[Start of Attachment]

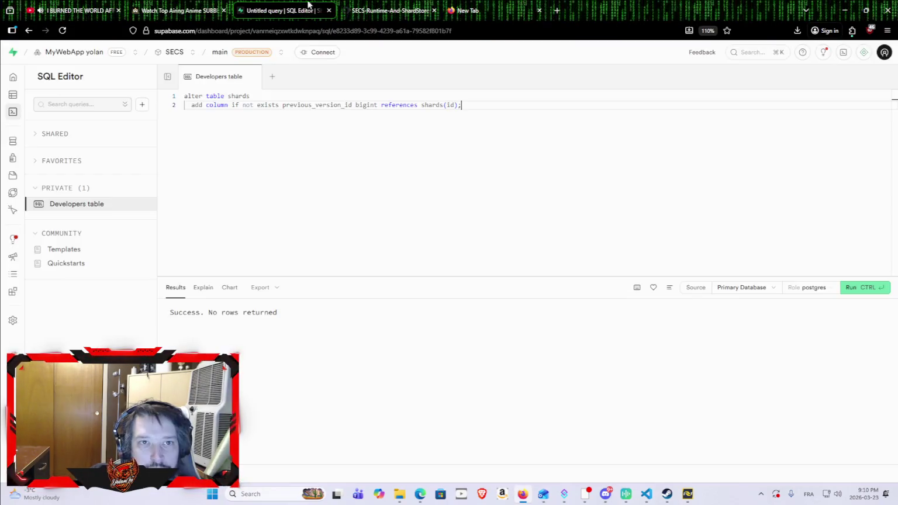
Glance at the SECS-Runtime-And-ShardStore GitHub repository, then return to AniWatch's Top Airing list.
key(ctrl+l)
click(374, 11)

[End of Attachment]

### Task prompt
Restate, word for word, all of the material above, leaving out the images.

### Exercise response
Glance at the SECS-Runtime-And-ShardStore GitHub repository, then return to AniWatch's Top Airing list.
key(ctrl+l)
click(374, 11)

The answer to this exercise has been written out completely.